The electrochemical impedance spectroscopy (EIS) was also measured (Figure S10). The Nyquist plots were fitted by an equivalent circuit model. As shown in Figure S10a–c, FeSA-NC/CNTs showed the smallest arc radius (Rct: 100.3 Ω) in the Nyquist plot compared with FeNP-NC/CNTs and FeSA-NC, indicating the lowest charge-transfer resistance at the catalyst/electrolyte interface and superior charge transport kinetics [48]. The Bode plots can be used to estimate the effectiveness of ion diffusion. The ion diffusion in the low-frequency region is related to the phase angle. The smaller the phase angle, the faster the ion diffusion [49]. Therefore, FeNP-NC/CNTs have a more favorable diffusion angle (<−40°). The phase angle of FeSA-NC/CNTs and FeSA-NC was close to 0° in the low-frequency region, demonstrating that diffusion was not the dominant mechanism. At lower frequencies, the impedance (|Z|) was much higher due to mass transfer effects, while at higher frequencies, the lower the impedance, the easier the charge transfer. FeSA-NC/CNTs had the lowest impedance at high frequencies (65 Ω), implying that charge transfer dominates.
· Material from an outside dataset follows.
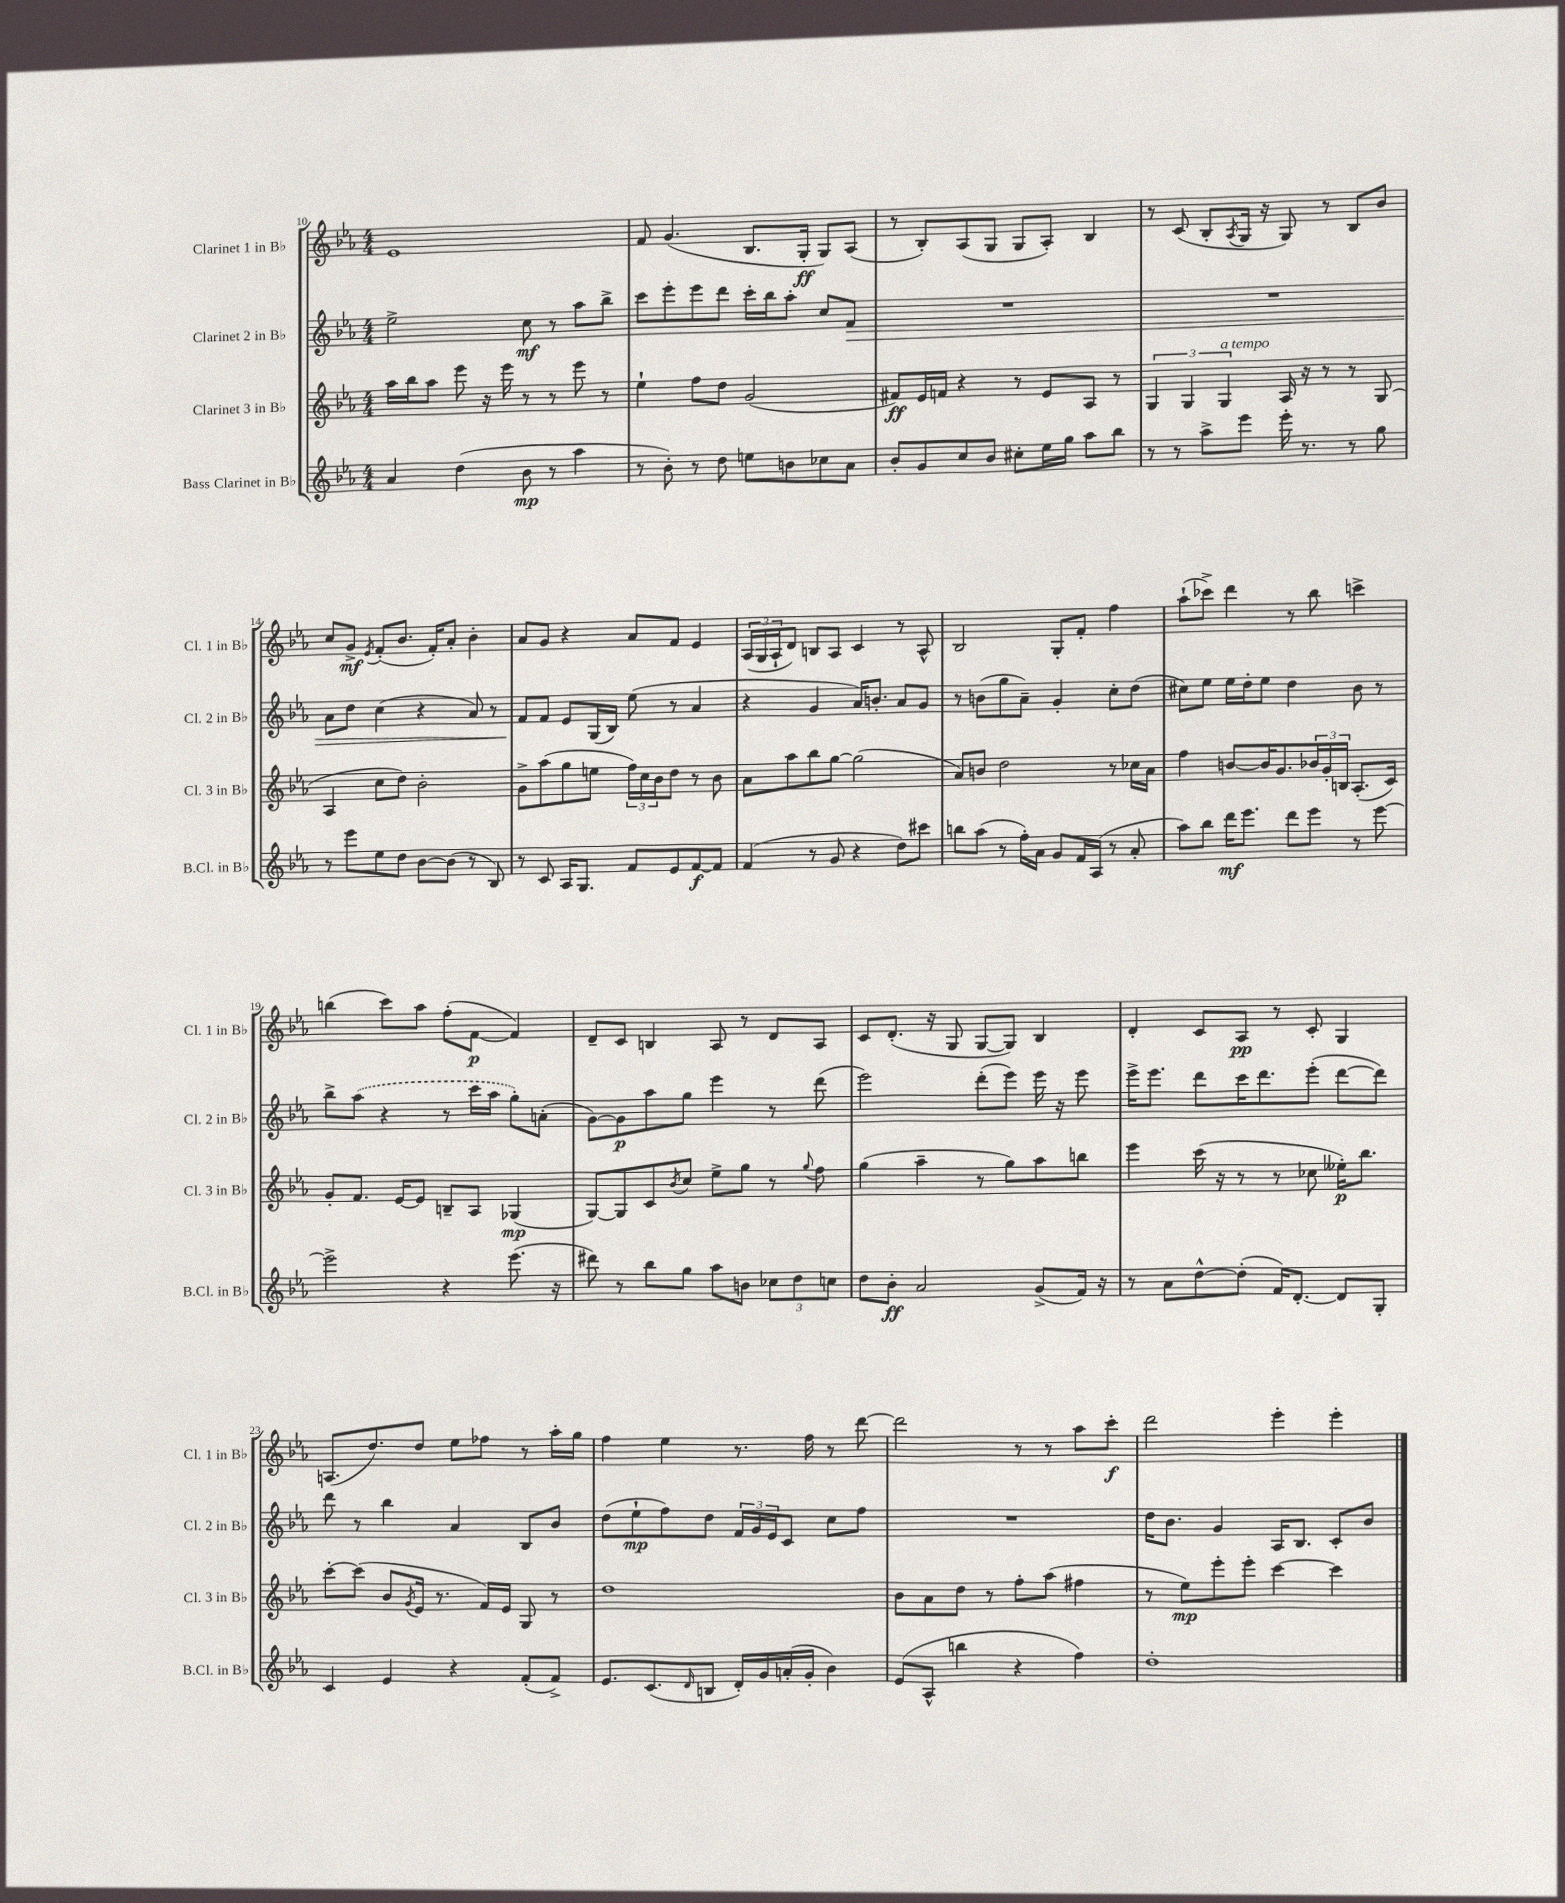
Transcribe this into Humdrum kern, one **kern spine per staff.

It can be seen that the value of |Z| decreased the most in FeNP-NC/CNTs, implying the breaking of the activation barrier and promoting charge transfer in the high-frequency region and charge diffusion in the low-frequency region.

4. Conclusions

In summary, we synthesized a single-atom FeSA-NC/CNTs catalyst through the cage-encapsulated-precursor pyrolysis strategy by skillfully tuning the pyrolyzed temperature and the content of Fe(acac)3 in the precursors. Based on the results of HRTEM, EDS, and HAADF-STEM, it is clear that the catalyst has a large number of Fe single atoms distributed on the NC/CNT hybrid supports as a mesoporous structure with a specific surface area of 1626.814 m2 g−1. Benefiting from the high density and superb accessibility of Fe–N4 active sites, the catalyst exhibited excellent ORR performance with a half-wave potential (E1/2) of 0.86 V, which exceeded that of commercial Pt/C. It had a high kinetic current density (Jk) of 39.3 mV cm−2 at 0.8 V. The yield of H2O2 was below 5% and the electron transfer number was close to 4, indicating that FeSA-NC/CNTs had a high electrocatalytic efficiency. Besides, it showed excellent stability with little change in the ORR polarization curve after 5000 CV cycles. In short, the outstanding catalytic activity of FeSA-NC/CNTs can be attributed to the synergistic roles of abundant Fe single atoms as well as the porous NC/CNT hybrid architectures, which ensures the full utilization of Fe–N4 active sites with improved electron transfer and oxygen mass transport.